A while back, I was perusing one of Bouncing Barb's many stories of her beloved late husband, and in my comment I mentioned that, while I couldn’t top her heartwarming and hilarious tales, I had a pretty good tale to spin about my first “wedding”, and the first anniversary that followed. Sweetheart that she is, she suggested I spin the tale here someday. Lucky you, I’m finally getting around to it.
Just to get everyone on the same page, Michele and I were together for about six-and-a-half years. I don’t know for sure who was going to be driven insane first, but I did hit the breaking point before her. But this story goes back to happier times, before I finally got it through my head that the reason her whole family called her “Bear” was NOT a) because she put out forest fires, or b) she liked honey, or c) she ran around in teddies.
We’d been an item for, I suppose, three our four months. We were at the usual place on Monday night, Lortie’s bar in downtown Zulu, for the shuffleboard tourney. This was an event that not only drew many from our age group, but their parents and grandparents as well. The bar itself, under previous ownership, I had gone with my dad to since I was a toddler. Pat was the epitome of the perfect bartender- fun-loving, boisterous, the ringmaster of any circus. The clientele, one big extended family tied by bonds formed in beer, ‘board, and B.S. And one night, they decided we’d pissed around long enough and should be married. (Though I hadn’t got around to bending the knee yet, I did have the ring on layaway, and she had our son on lay-away as well).
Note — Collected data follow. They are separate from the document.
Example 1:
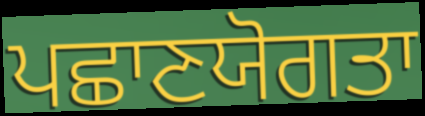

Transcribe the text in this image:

ਪਛਾਣਯੋਗਤਾ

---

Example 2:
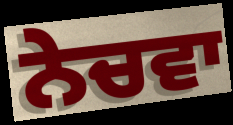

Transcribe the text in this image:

ਨੇਚਵਾ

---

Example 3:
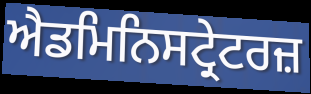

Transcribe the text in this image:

ਐਡਮਿਨਿਸਟ੍ਰੇਟਰਜ਼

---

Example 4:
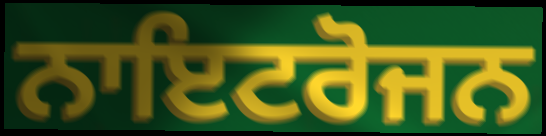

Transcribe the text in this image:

ਨਾਇਟਰੋਜਨ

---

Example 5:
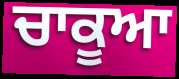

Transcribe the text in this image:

ਚਾਕੂਆ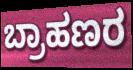
ಬ್ರಾಹಣರ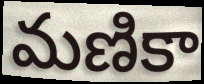
మణికా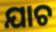
ଯାଚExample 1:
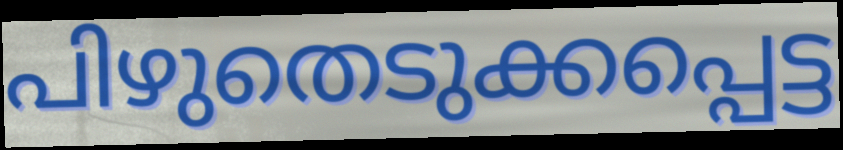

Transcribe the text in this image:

പിഴുതെടുക്കപ്പെട്ട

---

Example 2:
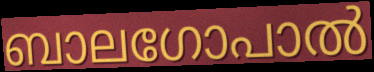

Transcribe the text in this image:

ബാലഗോപാൽ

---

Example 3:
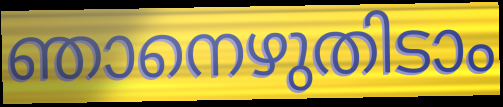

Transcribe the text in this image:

ഞാനെഴുതിടാം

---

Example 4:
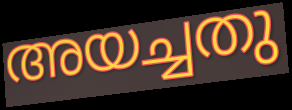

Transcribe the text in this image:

അയച്ചതു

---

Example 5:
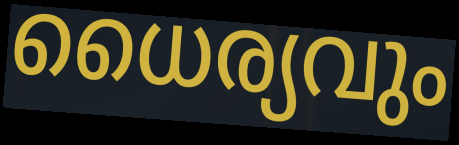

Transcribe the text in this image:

ധൈര്യവും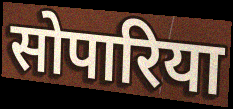
सोपारियाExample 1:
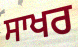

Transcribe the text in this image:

ਸਾਖਰ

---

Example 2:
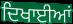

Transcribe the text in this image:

The “Reverend Ken,” father of one of my buddies, took the lead, and asked for the “Good Book” from Pat. Naturally for Pat, he handed him a copy of Bobby Knight’s Biography (At Lortie’s, one of the neat things you could buy and not drink was a ball cap reading, “The Lord is my shepherd, but Bobby Knight’s the COACH”). His wife Sandy volunteered for maid-of-honor, and I really can’t remember which drunken soul ended up being best man. The Rev began to read the vows with his eyes closed from the book, which he held upside down. Suddenly, we figured out the best man had no ring to hand me. A clever groomsman took a rubber band and tied an imaginary diamond into it. Soon afterwards, I kissed the “bride” and we were pelted with the closest analogue to rice at hand- popcorn.
Now, a smart man would’ve stopped right there. Which I of course was not. And so, 10 days after Valentine’s day, with the temperature an unseasonable 75 degrees, we were married in the JOP’s office under much less entertaining but much more legal circumstances. And if this was a fairy tale, we’d all have lived happily ever after. But because we’ve never done ANYTHING without momentous disaster to mark it- for example, KC’s graduation starring a tornado, hurricane winds, and horizontal rain- our first anniversary was nothing like the event it commemorated.
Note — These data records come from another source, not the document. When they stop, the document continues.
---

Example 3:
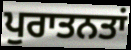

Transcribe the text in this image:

ਪੁਰਾਤਨਤਾਂ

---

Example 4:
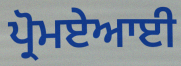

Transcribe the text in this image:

ਪ੍ਰੋਮਏਆਈ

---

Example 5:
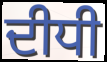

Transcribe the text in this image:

ਦੀਧੀ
It started a bright, actually-winter like day, and we decided to spend it at Wrigley Field bar and grill. Then as now, the benchmark by which Ft. Wayne Sports bars are measured. We were feeling pretty good when all the sudden one of the TVs showed a winter storm warning that advised everyone “Not to travel if you don’t have to.”
After sharing a WTF look, we decided that smart people would go home now, and we should follow them. Now, we lived out in the country, and the weather was deceptively calm all through town, all through New Haven as well- until we hit Minich Road, the eastern boundary of civilization, as it were. To say we dropped off the face of the earth at this point was not unfair. As soon as we crossed the road, we were in the most total whiteout conditions I’d ever seen. The road was so icy, I had to drive with the right side of the car off the road into the stones of the berm to go anywhere. The crunching of the frozen stones was the only way I knew I was anywhere NEAR the road. Headlights coming towards you were only visible when the other car was at your corner. And, there was no turning back. If we were doing 5 MPH, it would have been a miracle. About half way down this 5 mile excursion into white hell, we could barely make out a huge shadow in front of us. No, we were still on the road- but so was something large and horrible, creeping along in front of us. We speculated on what it was to take our minds off the certain conviction we’d never make it home alive.
(On the bright side, it was a great way to sober up FAST! Doubt the FDA will approve it for OTC, though.)
Eventually we reached the road which we had to turn off the highway and into some lower territory (Don’t ask me how we found it). With the moving monolith still leading the way, we headed down the last mile. The whiteout began to ease, and soon we found out that the looming shadow was one of the old timey Trolley style PTC buses, stopping off at our nearby church to pickup a wedding party. (Which, as I had never considered before tonight, probably gave that couple a wedding story to top mine- not to mention a “moment to remember” for the driver). We could actually see where we were when I pulled in what was left of the driveway, up the sidewalk, and got out to shovel away the 4-foot drift in front of the garage so I could put the car away before it froze solid (Because that’s what we did before global warming).